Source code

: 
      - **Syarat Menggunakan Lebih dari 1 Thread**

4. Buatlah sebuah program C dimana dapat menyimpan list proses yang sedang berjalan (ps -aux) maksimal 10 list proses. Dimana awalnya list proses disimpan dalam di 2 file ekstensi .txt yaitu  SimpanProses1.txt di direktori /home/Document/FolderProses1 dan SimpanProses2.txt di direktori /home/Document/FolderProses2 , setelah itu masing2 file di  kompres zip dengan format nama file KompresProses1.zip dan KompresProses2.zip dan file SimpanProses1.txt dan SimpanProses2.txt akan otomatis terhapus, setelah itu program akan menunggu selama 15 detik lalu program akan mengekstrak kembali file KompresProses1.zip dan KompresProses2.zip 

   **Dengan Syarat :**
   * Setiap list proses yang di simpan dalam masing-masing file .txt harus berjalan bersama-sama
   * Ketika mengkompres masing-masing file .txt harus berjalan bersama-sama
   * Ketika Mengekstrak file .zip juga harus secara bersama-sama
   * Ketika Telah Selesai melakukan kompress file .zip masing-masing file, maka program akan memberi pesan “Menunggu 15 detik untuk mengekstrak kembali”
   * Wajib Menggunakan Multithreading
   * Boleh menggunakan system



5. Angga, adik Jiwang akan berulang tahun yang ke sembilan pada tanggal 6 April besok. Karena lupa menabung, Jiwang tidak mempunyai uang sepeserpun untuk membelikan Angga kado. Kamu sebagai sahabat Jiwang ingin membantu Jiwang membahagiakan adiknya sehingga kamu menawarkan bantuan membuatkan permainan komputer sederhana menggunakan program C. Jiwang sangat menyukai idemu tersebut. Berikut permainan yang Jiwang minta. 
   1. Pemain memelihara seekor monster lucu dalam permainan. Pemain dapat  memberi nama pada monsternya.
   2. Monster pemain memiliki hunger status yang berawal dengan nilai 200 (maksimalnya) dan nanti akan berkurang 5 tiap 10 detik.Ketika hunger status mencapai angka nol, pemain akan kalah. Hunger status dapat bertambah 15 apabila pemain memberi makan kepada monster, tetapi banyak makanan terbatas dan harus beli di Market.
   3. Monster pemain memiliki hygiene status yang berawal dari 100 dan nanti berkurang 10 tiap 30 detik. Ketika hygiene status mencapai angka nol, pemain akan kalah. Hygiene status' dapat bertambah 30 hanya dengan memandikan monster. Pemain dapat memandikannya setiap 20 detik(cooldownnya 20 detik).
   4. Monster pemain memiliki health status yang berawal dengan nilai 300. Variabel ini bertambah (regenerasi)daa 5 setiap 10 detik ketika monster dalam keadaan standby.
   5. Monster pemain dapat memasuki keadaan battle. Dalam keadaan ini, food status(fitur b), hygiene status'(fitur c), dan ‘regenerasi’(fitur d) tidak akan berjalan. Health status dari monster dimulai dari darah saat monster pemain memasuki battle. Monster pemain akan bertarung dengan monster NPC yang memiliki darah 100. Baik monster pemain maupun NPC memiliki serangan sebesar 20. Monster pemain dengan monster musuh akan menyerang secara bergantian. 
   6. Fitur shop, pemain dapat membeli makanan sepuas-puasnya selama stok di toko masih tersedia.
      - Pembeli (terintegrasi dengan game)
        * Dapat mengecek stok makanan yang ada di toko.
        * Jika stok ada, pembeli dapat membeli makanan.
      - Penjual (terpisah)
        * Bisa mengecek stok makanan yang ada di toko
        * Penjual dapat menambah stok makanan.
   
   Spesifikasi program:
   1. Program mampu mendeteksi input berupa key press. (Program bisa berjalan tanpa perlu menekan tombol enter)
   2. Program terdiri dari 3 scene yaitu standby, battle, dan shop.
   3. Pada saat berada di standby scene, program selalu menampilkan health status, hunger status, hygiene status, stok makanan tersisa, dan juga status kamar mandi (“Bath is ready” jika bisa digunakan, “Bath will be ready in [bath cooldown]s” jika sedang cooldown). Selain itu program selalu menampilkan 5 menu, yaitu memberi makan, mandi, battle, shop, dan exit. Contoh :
.....
(EXERCISE GOAL): Reproduce the records word for word, starting with their first line and going on through the line containing "- **Syarat Menggunakan", with that line included.

(ANSWER AREA):
Source code

: 
      - **Syarat Menggunakan Lebih dari 1 Thread**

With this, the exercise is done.